◆ TEXTO EM ESTUDO:
Enquanto assistia aos oito episódios da nova série de fantasia e aventura da Netflix, Avatar: O Último Mestre do Ar, me veio à mente algumas vezes a fala do personagem de Tim Robbins na comédia Na Roda da Fortuna (1994), dos irmãos Coen – aliás, um dos filmes menos vistos e mais subestimados da dupla, acho divertidíssimo. Enfim, naquele filme, Robbins interpretava um sujeito tolo que acabava inventando o bambolê, uma ideia simples que virava uma sensação instantânea. Ele dizia, sobre sua invenção: “Hey, it’s for kids” (Ei, é pra crianças).

Avatar is for kids. É pras crianças. Eu, com certeza, não sou o público-alvo. Mas essa acaba sendo a grande virtude da série: ela sabe para quem se dirige. Avatar ainda se encaixa bem no que já esperamos de uma produção Netflix do gênero, mas também tem características que a fazem se diferenciar.

No geral, é uma produção de tom juvenil que entrega um entretenimento fantasioso, com aventura e efeitos visuais, e que deve agradar a quem curtia a querida série animada que lhe serviu de base, e consegue apagar um pouco do gosto ruim que a versão para o cinema deixou – O Último Mestre do Ar (2010), dirigido por M. Night Shyamalan na sua fase “operário de estúdio”.

ENROLAÇÃO CARA DA NETFLIX

A série conta a história do jovem Aang (vivido por Gordon Cormier). Ele é um “dobrador do ar”, ou seja, possui poderes ligados ao ar – no universo fantástico da série, as diferentes tribos possuem poderes sobre cada um dos quatro elementos, ar, fogo, terra e água. Mas Aang é também o Avatar, o raro individuo com poderes especiais que consegue dominar todos os elementos. Porém, logo após descobrir isso, sua nação é atacada e ele passa cerca de um século em hibernação. Quando é descoberto pelos jovens Katara (Kiawentiio) e Sokka (Ian Ousley), Aang resolve tentar unir o mundo em guerra e cumprir a função do Avatar. Ele e seus novos amigos começam a ser perseguidos, enquanto o herói tenta lidar com seus poderes e iniciar seu treinamento.

◆ DADOS FORNECIDOS:
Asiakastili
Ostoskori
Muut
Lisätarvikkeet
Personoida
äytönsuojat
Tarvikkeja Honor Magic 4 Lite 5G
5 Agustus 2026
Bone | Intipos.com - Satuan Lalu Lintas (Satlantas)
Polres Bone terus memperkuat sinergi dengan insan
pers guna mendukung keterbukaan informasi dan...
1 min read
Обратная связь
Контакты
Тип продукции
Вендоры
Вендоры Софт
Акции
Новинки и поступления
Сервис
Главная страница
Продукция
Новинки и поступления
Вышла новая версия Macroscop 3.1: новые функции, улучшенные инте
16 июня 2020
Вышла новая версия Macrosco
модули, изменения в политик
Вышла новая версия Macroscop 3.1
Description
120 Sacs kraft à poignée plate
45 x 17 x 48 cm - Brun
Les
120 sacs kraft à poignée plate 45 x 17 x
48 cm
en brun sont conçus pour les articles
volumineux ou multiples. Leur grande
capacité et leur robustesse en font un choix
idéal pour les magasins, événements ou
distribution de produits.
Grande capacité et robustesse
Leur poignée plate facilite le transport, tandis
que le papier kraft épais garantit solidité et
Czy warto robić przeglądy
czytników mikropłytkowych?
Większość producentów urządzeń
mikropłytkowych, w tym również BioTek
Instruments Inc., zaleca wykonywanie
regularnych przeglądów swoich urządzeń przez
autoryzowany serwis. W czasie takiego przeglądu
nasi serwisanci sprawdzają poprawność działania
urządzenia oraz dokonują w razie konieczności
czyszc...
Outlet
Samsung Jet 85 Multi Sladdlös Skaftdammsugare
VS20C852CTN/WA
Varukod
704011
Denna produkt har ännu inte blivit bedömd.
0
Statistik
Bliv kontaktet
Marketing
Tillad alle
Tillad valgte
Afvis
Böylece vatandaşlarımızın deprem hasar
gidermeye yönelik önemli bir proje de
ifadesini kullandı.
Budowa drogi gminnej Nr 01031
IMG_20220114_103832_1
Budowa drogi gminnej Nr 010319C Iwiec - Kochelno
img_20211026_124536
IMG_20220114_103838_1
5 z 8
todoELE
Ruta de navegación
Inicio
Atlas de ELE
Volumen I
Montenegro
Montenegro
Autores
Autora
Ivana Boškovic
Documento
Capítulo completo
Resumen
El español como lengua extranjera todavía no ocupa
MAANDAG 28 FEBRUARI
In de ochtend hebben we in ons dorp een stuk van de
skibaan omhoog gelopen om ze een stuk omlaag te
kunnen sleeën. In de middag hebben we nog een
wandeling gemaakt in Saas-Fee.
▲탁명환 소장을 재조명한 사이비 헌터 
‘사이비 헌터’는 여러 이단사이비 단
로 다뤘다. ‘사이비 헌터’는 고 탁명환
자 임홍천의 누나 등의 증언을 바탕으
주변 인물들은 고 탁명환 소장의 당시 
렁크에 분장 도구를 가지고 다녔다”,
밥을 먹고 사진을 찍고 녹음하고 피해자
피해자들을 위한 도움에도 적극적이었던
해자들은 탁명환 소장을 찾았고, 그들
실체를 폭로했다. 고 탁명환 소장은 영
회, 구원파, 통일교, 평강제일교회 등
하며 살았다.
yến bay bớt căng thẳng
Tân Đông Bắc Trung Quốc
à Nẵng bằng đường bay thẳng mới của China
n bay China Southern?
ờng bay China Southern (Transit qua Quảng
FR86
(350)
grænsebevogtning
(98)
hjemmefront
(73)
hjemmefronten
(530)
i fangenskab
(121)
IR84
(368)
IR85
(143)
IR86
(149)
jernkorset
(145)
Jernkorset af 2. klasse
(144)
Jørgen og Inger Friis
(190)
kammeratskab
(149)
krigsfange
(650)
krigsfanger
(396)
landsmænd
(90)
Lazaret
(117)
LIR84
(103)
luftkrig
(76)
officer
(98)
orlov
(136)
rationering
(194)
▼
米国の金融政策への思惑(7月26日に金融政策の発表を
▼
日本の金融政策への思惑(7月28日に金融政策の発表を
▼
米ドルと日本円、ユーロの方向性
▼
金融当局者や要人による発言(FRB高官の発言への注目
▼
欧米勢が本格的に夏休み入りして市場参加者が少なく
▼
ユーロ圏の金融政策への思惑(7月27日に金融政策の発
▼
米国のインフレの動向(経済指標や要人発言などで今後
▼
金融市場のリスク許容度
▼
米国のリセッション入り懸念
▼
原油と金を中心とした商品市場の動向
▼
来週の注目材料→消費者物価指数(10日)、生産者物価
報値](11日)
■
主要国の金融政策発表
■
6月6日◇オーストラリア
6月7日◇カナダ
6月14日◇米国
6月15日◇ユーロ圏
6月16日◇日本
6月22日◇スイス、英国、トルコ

◆ TAREFAS A REALIZAR:
1 - Segundo a resenha da série Avatar, quem dirigiu o filme O Último Mestre do Ar, de 2010?
2 - Dê sequência à resenha da série Avatar a partir da última frase apresentada.
O material não tem nenhum papel nesta atividade.

◆ RESPOSTAS:
1 - M. Night Shyamalan.

2 -
Não assisti à série animada, então não posso comparar. Mas a série atual ganha pontos imediatos sobre o malfadado filme por possuir um elenco realmente diverso e desenvolver melhor suas situações. Os produtores Albert Kim, Michael Goi e Dan Lin, entre outros, se esforçam para colocar na tela uma aventura empolgante e desenvolver seus personagens. Não conseguem de fato, mas, pelo menos, os episódios são movimentados – embora não consigam evitar de todo a sensação de “encheção de linguiça” comum a muitas séries da Netflix. Afinal, se Aang dominasse rapidamente seus poderes, acabaria com todo o problema de seu reino em dois episódios.

VISUAL IMPECÁVEL PARA DIREÇÃO PRECÁRIA

O que ajuda bastante Avatar: O Último Mestre do Ar são suas qualidades técnicas. Os episódios têm uma fotografia vibrante, com cores fortes e os cenários – muitos deles estendidos com computação gráfica – às vezes impressionam. Aliás, em se tratando dos efeitos, para quem viu The Witcher ou Cursed, é notável observar como em Avatar a Netflix abriu mais a torneira do orçamento para colocar na tela algo com real qualidade cinematográfica de produção. Stranger Things à parte, Avatar: O Último Mestre do Ar é o raro produto de fantasia Netflix que não passa vergonha no quesito efeitos visuais.

Infelizmente, por outro lado, os roteiros e as atuações puxam o seriado para baixo. Mesmo com a simpatia do elenco, os jovens atores simplesmente não dão conta do que é exigido deles, e a série fica com um aspecto de “evento de cosplay” em vários momentos. Além disso, os diálogos com frases de autoajuda, que são frequentes, não ajudam os intérpretes. Até alguns veteranos da telinha, como Daniel Dae Kim e Ken Leung – curiosamente, os dois estiveram em Lost – parecem engessados em cena.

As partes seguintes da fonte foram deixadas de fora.